Growing up we learn to relate to friends, family members and colleagues but rarely do we nowadays have suitable role models to learn 'healthy intimate relating' from. In couples therapy partners can learn what makes a relationship satisfying and where they can enhance theirs.
Feeling at ease with your therapist
It is important that you as a couple feel comfortable with your therapist, be it a woman, a man or a 'therapy couple'. Give your therapist a few sessions to feel whether there is a good fit between you, your partner and the way the therapist works with you.
What to expect
In couples therapy counsellors, coaches and therapists traditionally follow different theories. What you can expect is that your therapist will ask about your relationship history to understand how you came together as a couple and what your challenges have been along the way. They will also take your personal history including some details about your family of origin to see whether there are patterns in your family history that are repeating themselves.
Individual sessions - couples session
Personally I have found that a mixture of couples and individual sessions works best. In all couples issues there are potentially hidden personal challenges that are triggered by the partner. These personal issues come up as an invitation to be dealt with and it sometimes is better for the individual to work through them in their own time and space.

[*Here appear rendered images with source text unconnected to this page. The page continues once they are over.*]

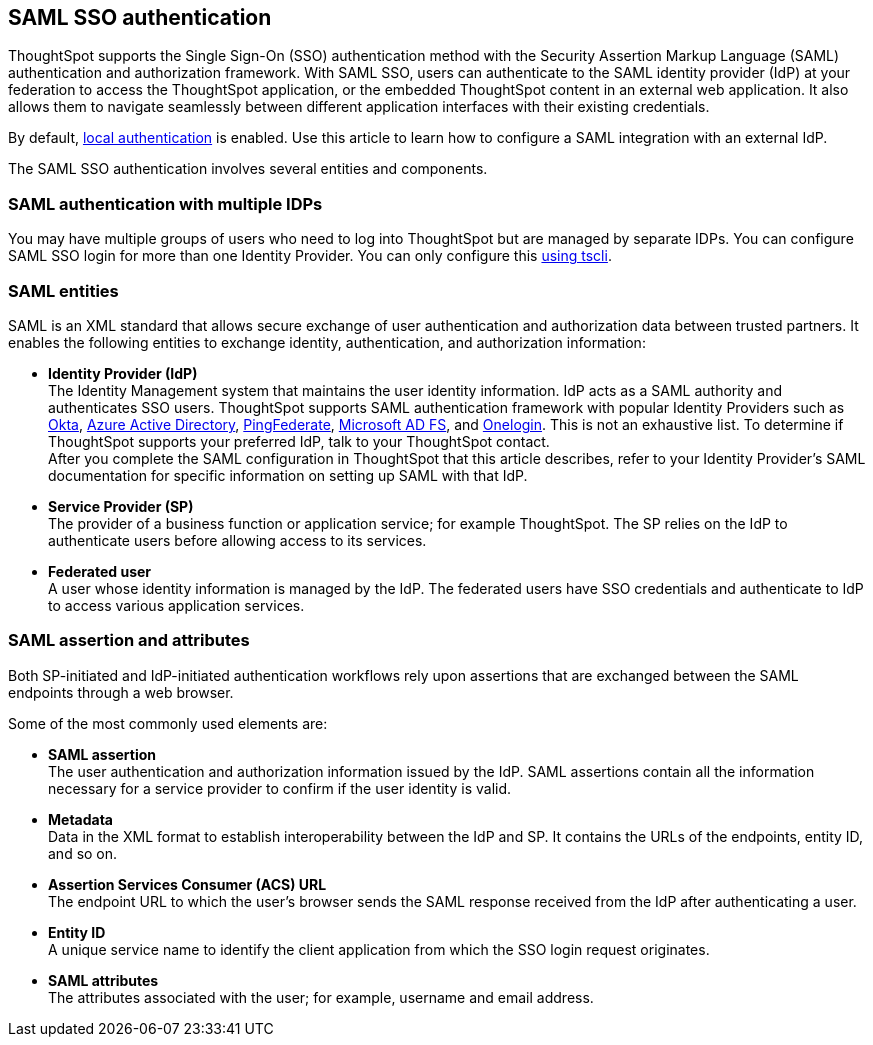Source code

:== SAML SSO authentication

ThoughtSpot supports the Single Sign-On (SSO) authentication method with the Security Assertion Markup Language (SAML) authentication and authorization framework. With SAML SSO, users can authenticate to the SAML identity provider (IdP) at your federation to access the ThoughtSpot application, or the embedded ThoughtSpot content in an external web application. It also allows them to navigate seamlessly between different application interfaces with their existing credentials.

By default, xref:internal-auth.adoc[local authentication] is enabled. Use this article to learn how to configure a SAML integration with an external IdP.

The SAML SSO authentication involves several entities and components.

=== SAML authentication with multiple IDPs
You may have multiple groups of users who need to log into ThoughtSpot but are managed by separate IDPs. You can configure SAML SSO login for more than one Identity Provider. You can only configure this <<saml-configure-tscli,using tscli>>.

=== SAML entities

SAML is an XML standard that allows secure exchange of user authentication and authorization data between trusted partners. It enables the following entities to exchange identity, authentication, and authorization information:

- **Identity Provider (IdP)** +
The Identity Management system that maintains the user identity information. IdP acts as a SAML authority and authenticates SSO users. ThoughtSpot supports SAML authentication framework with popular Identity Providers such as https://developer.okta.com/docs/guides/build-sso-integration/saml2/before-you-begin/[Okta^], https://docs.microsoft.com/en-us/powerapps/maker/portals/configure/configure-saml2-settings-azure-ad[Azure Active Directory^], https://docs.pingidentity.com/bundle/pingfederate-102/page/ikb1564003000542.html[PingFederate^], https://docs.microsoft.com/en-us/powerapps/maker/portals/configure/configure-saml2-settings[Microsoft AD FS^], and https://developers.onelogin.com/saml[Onelogin^]. This is not an exhaustive list. To determine if ThoughtSpot supports your preferred IdP, talk to your ThoughtSpot contact. +
After you complete the SAML configuration in ThoughtSpot that this article describes, refer to your Identity Provider’s SAML documentation for specific information on setting up SAML with that IdP.

- **Service Provider (SP)** +
The provider of a business function or application service; for example ThoughtSpot. The SP relies on the IdP to authenticate users before allowing access to its services.

- **Federated user** +
A user whose identity information is managed by the IdP. The federated users have SSO credentials and authenticate to IdP to access various application services.

=== SAML assertion and attributes

Both SP-initiated and IdP-initiated authentication workflows rely upon assertions that are exchanged between the SAML endpoints through a web browser.

Some of the most commonly used elements are:

- **SAML assertion** +
The user authentication and authorization information issued by the IdP. SAML assertions contain all the information necessary for a service provider to confirm if the user identity is valid.

- **Metadata** +
Data in the XML format to establish interoperability between the IdP and SP. It contains the URLs of the endpoints, entity ID, and so on.

- **Assertion Services Consumer (ACS) URL** +
The endpoint URL to which the user’s browser sends the SAML response received from the IdP after authenticating a user.

- **Entity ID** +
A unique service name to identify the client application from which the SSO login request originates.

- **SAML attributes** +
The attributes associated with the user; for example, username and email address.
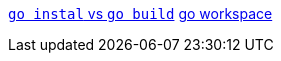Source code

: https://pocketgophers.com/[`go instal` vs `go build`]
https://medium.com/rungo/working-in-go-workspace-3b0576e0534a[go workspace]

In couples session I have found that couples learn to better listen to their partner when they are asked to listen first and then speak, rather than to react immediately. This structure often helps them to be able to fully express themselves within the safe environment of the therapy and on the other side to actively listen with patience and keep reactivity low.
Use your therapist wisely
As a couples therapist I suggest to my clients that they want to use my time wisely. They do not need to come into therapy to pay me to watch them have the same fights as they have at home. This time is better used to think about the underlying reasons and mechanism that lead to the fighting. Refer to my other article 'Couples Therapy - It Can Save Your Relationship!' for more information.
Ask for professional help
If you have been wondering if couples therapy is for you then give it a try. When emotions run high reactivity is almost unavoidable. Sometimes all your efforts might not be enough to change the patterns you and your partner have gotten yourself into. If you have not yet found the courage to ask for help it is time to do it now.